Copy the lines below, word for word, from the first through the line containing "Panel 3 (336". Leave the pictures out.

-- Supplied information follows --

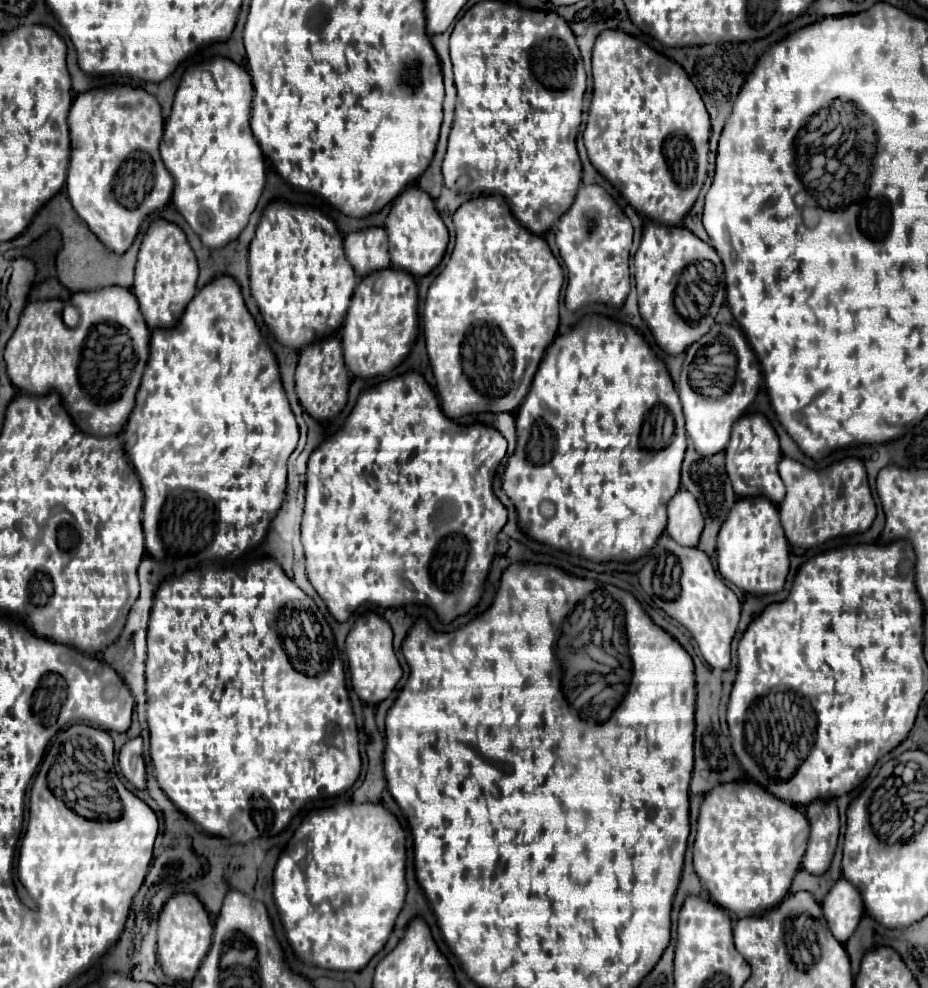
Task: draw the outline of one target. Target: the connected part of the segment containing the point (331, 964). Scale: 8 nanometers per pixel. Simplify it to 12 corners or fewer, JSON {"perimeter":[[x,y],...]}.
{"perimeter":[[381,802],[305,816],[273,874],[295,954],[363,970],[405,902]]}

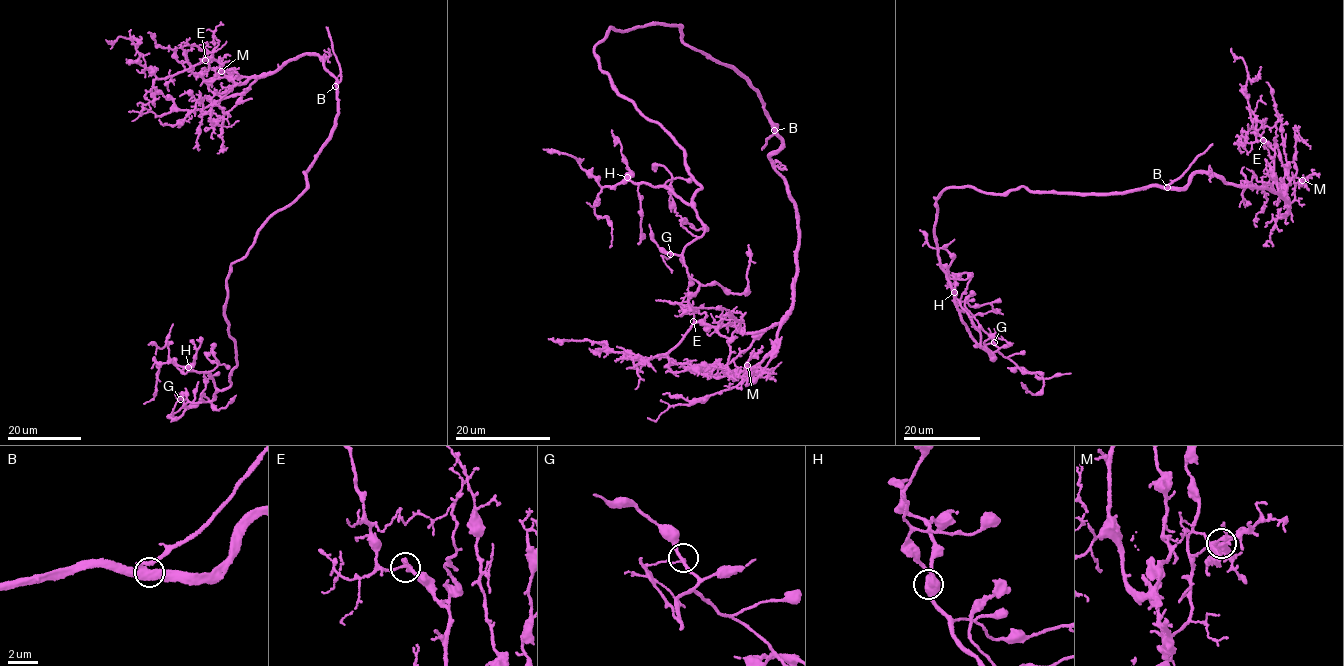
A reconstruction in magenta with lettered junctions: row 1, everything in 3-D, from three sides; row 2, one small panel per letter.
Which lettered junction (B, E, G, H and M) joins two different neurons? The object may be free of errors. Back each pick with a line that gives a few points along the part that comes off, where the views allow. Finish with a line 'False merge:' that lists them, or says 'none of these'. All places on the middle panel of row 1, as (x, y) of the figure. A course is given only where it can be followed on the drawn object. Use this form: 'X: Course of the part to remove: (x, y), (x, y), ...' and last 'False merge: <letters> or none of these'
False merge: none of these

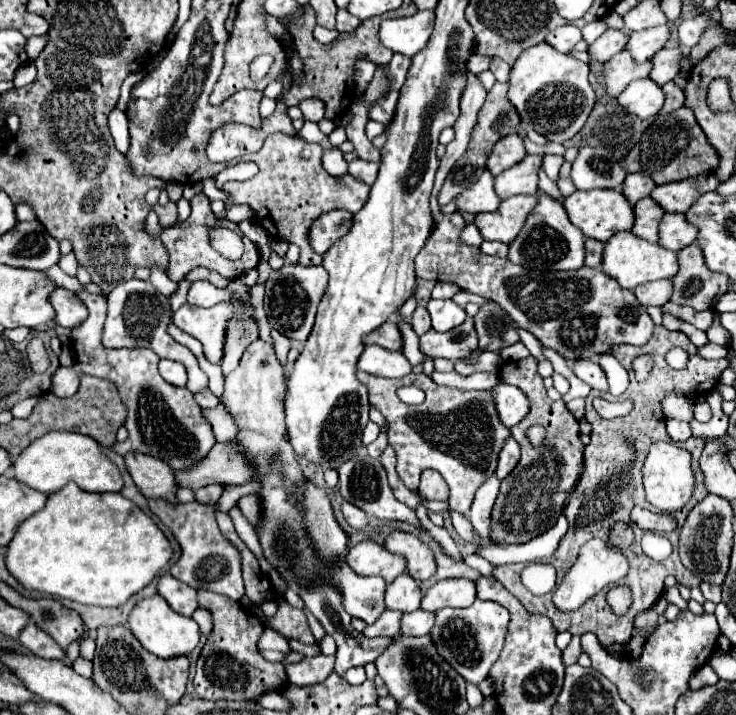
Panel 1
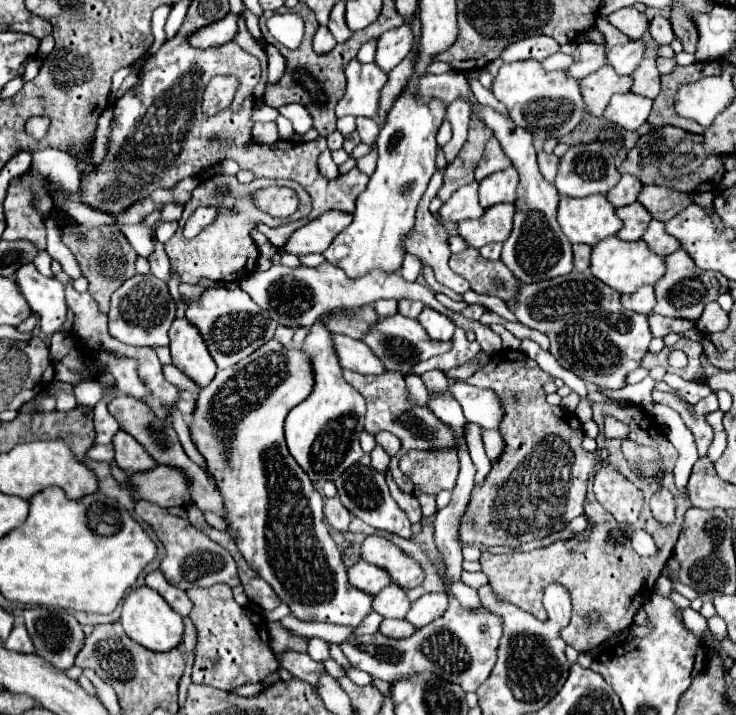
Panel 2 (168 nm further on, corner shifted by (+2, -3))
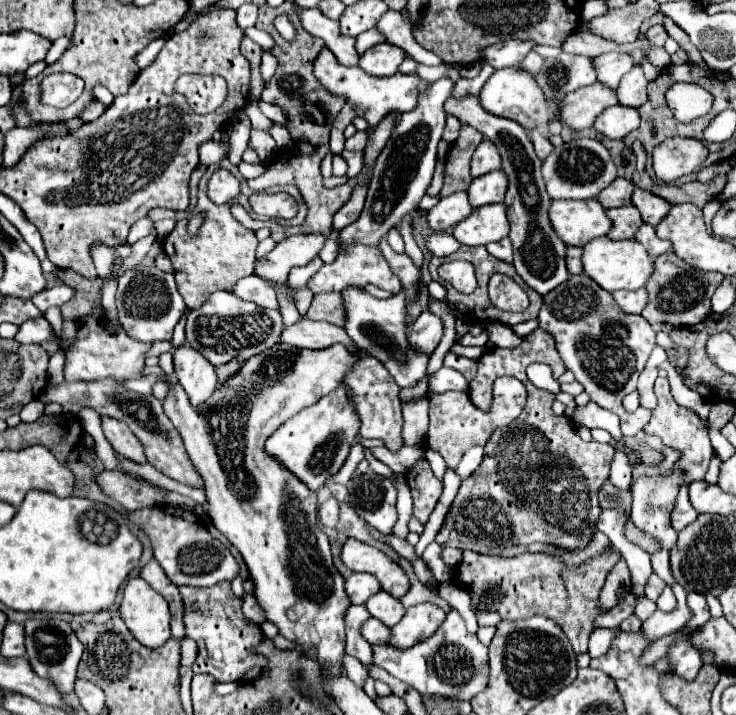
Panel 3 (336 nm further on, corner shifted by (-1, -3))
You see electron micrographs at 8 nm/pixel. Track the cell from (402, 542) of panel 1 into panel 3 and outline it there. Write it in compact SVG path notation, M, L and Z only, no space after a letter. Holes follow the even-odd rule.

-- Supplied information concluded --

§ Problem solution:
Task: draw the outline of one target. Target: the connected part of the segment containing the point (331, 964). Scale: 8 nanometers per pixel. Simplify it to 12 corners or fewer, JSON {"perimeter":[[x,y],...]}.
{"perimeter":[[381,802],[305,816],[273,874],[295,954],[363,970],[405,902]]}

A reconstruction in magenta with lettered junctions: row 1, everything in 3-D, from three sides; row 2, one small panel per letter.
Which lettered junction (B, E, G, H and M) joins two different neurons? The object may be free of errors. Back each pick with a line that gives a few points along the part that comes off, where the views allow. Finish with a line 'False merge:' that lists them, or says 'none of these'. All places on the middle panel of row 1, as (x, y) of the figure. A course is given only where it can be followed on the drawn object. Use this form: 'X: Course of the part to remove: (x, y), (x, y), ...' and last 'False merge: <letters> or none of these'
False merge: none of these

Panel 1
Panel 2 (168 nm further on, corner shifted by (+2, -3))
Panel 3 (336 nm further on, corner shifted by (-1, -3))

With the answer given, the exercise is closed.